EXERCISES:
A – Answer these questions from the passage on the Magnitsky legislation below, one line each:
(i) How old was Sergei Magnitsky when he died?
(ii) How many days did the Obama Administration have to investigate Magnitsky's case?
(iii) How many Russian individuals were publicly named and sanctioned in 2013?
B – Carry on the passage about the Magnitsky legislation, picking up after its final sentence.

EXCERPTED PASSAGE:
BEGIN
In 2008, Sergei Magnitsky, a Russian tax lawyer hired to audit an asset management company in Moscow, was arrested by Russian authorities for purportedly colluding with that company to evade taxes and commit tax fraud. But in reality, Magnitsky had run afoul of a state-backed corruption scheme involving the Ministry of Interior and Russian oligarchs organized crime figures. Magnitsky was held in squalid conditions in a Russian prison for nearly a year and subjected to psychological and physical abuse amounting to torture. He eventually died in prison without receiving a trial; he was 37 years old at the time of his death.
Magnitsky’s death inspired eponymous legislation in the United States that would eventually become the Global Magnitsky Human Rights Accountability Act. This legislation is what American lawmakers are using to force President Donald Trump to punish Saudi Arabia for its government’s role in the gruesome death of Saudi journalist and legal US resident, Jamal Khashoggi.
Evolution of the Magnitsky Legislation
In 2012, three years after the death of Sergei Magnitsky, the US Congress passed the Russia and Moldova Jackson-Vanik Repeal and Sergei Magnitsky Rule of Law Accountability Act of 2012, which President Barack Obama signed into law. The “Magnitsky Act” portion of the bill, as it would be popularly called, required Obama to levy sanctions—including blocking property and prohibiting sanctioned persons from traveling to the United States—on any Russian official deemed to be culpable for the gross human rights violations against Sergei Magnitsky. The Obama Administration had 120 days to investigate Magnitsky’s case and make a determination about who was to be held responsible for his torture and death. In 2013, 18 Russian individuals were publicly named and sanctioned, though the law allowed for the White House to sanction others but keep their names confidential if deemed necessary.
END
GIVEN ENTRIES:
BEGIN
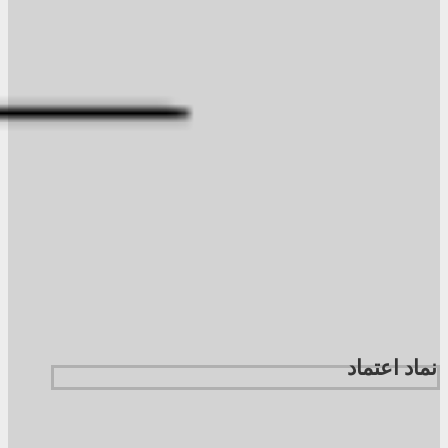
نماد اعتماد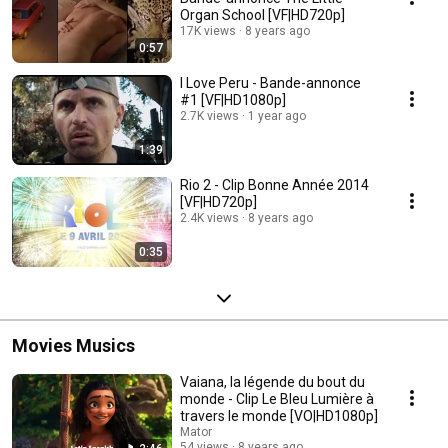
Organ School [VF|HD720p]
17K views
8 years ago
0:57
I Love Peru - Bande-annonce
#1 [VF|HD1080p]
2.7K views
1 year ago
1:39
Rio 2 - Clip Bonne Année 2014
[VF|HD720p]
2.4K views
8 years ago
0:35
Movies Musics
Vaiana, la légende du bout du
monde - Clip Le Bleu Lumière à
travers le monde [VO|HD1080p]
Mator
54 views
8 years ago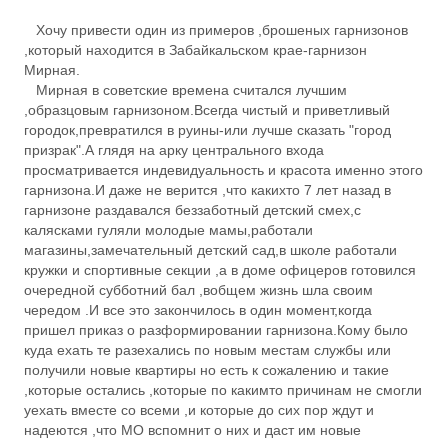
Хочу привести один из примеров ,брошеных гарнизонов
,который находится в Забайкальском крае-гарнизон
Мирная.
Мирная в советские времена считался лучшим
,образцовым гарнизоном.Всегда чистый и приветливый
городок,превратился в руины-или лучше сказать "город
призрак".А глядя на арку центрального входа
просматривается индевидуальность и красота именно этого
гарнизона.И даже не верится ,что какихто 7 лет назад в
гарнизоне раздавался беззаботный детский смех,с
калясками гуляли молодые мамы,работали
магазины,замечательный детский сад,в школе работали
кружки и спортивные секции ,а в доме офицеров готовился
очередной субботний бал ,вобщем жизнь шла своим
чередом .И все это закончилось в один момент,когда
пришел приказ о разформировании гарнизона.Кому было
куда ехать те разехались по новым местам службы или
получили новые квартиры но есть к сожалению и такие
,которые остались ,которые по какимто причинам не смогли
уехать вместе со всеми ,и которые до сих пор ждут и
надеются ,что МО вспомнит о них и даст им новые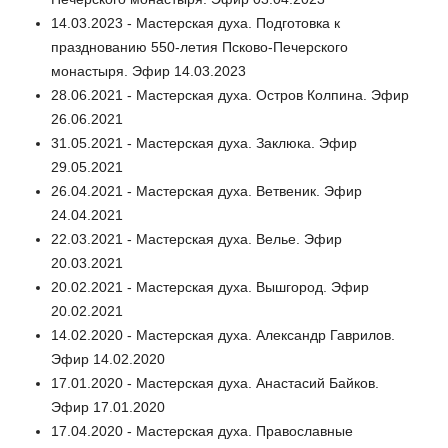
14.03.2023 - Мастерская духа. Подготовка к
празднованию 550-летия Псково-Печерского
монастыря. Эфир 14.03.2023
28.06.2021 - Мастерская духа. Остров Колпина. Эфир
26.06.2021
31.05.2021 - Мастерская духа. Заклюка. Эфир
29.05.2021
26.04.2021 - Мастерская духа. Ветвеник. Эфир
24.04.2021
22.03.2021 - Мастерская духа. Велье. Эфир
20.03.2021
20.02.2021 - Мастерская духа. Вышгород. Эфир
20.02.2021
14.02.2020 - Мастерская духа. Александр Гаврилов.
Эфир 14.02.2020
17.01.2020 - Мастерская духа. Анастасий Байков.
Эфир 17.01.2020
17.04.2020 - Мастерская духа. Православные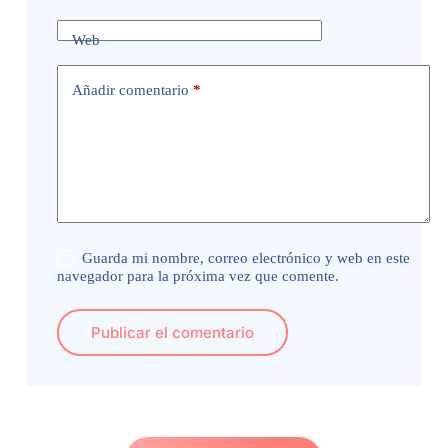
Web
Añadir comentario
*
Guarda mi nombre, correo electrónico y web en este
navegador para la próxima vez que comente.
Publicar el comentario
END
LIST OF ANSWERS:
A –
(i) 37 years old
(ii) 120 days
(iii) 18

B –
By 2016, Congress recognized that while the Magnitsky Act was a useful tool for punishing serial human rights abusers in Russia, it was too limited; but simply amending the language to allow the president to implement similar sanctions across the globe opened the United States to a host of legal and strategic questions. Most notably, in order to sanction a foreign person for extreme corruption or gross abuses of human rights, the president had to use a 1977 law known as the International Emergency Economic Powers Act (IEEPA), which necessitated that the White House characterize such an individual’s actions as a US national security concern. This practice was problematic as it was detrimental to carrying out a robust American foreign policy.
As a response, a bipartisan majority in Congress agreed to adopt a bill that broadened the president’s fundamental authorities to impose sanctions for the explicit purpose of punishing those accused of carrying out gross human rights violations. Lawmakers dubbed the bill the Global Magnitsky Human Rights Accountability Act, or “Global Magnitsky Act” for short, and buried it deep in a fiscal year 2017 defense authorization bill. The most obvious difference was that the later version authorized the president to sanction human rights abusers anywhere in the world, not just in Russia, through means outside the IEEPA authorities. In addition, while the earlier Magnitsky Act required the president to investigate Magnitsky’s death and levy sanctions against those found to be responsible, the Global Magnitsky Act simply broadened the president’s ability to levy sanctions but did not actually require him to use those new tools. Lawmakers did reserve the right to call for an investigation into human rights abuses, mandating that an administration would have 120 days to investigate an alleged human rights abuse and/or gross corruption, and to notify Congress why it opted or refused to impose sanctions. It was this last provision that made headlines recently in the Khashoggi affair when nearly every member of the Senate Foreign Relations Committee signed a letter to President Trump invoking the Global Magnitsky Act’s investigatory provision.
Could the Magnitsky Sanctions Apply to Saudi Arabia?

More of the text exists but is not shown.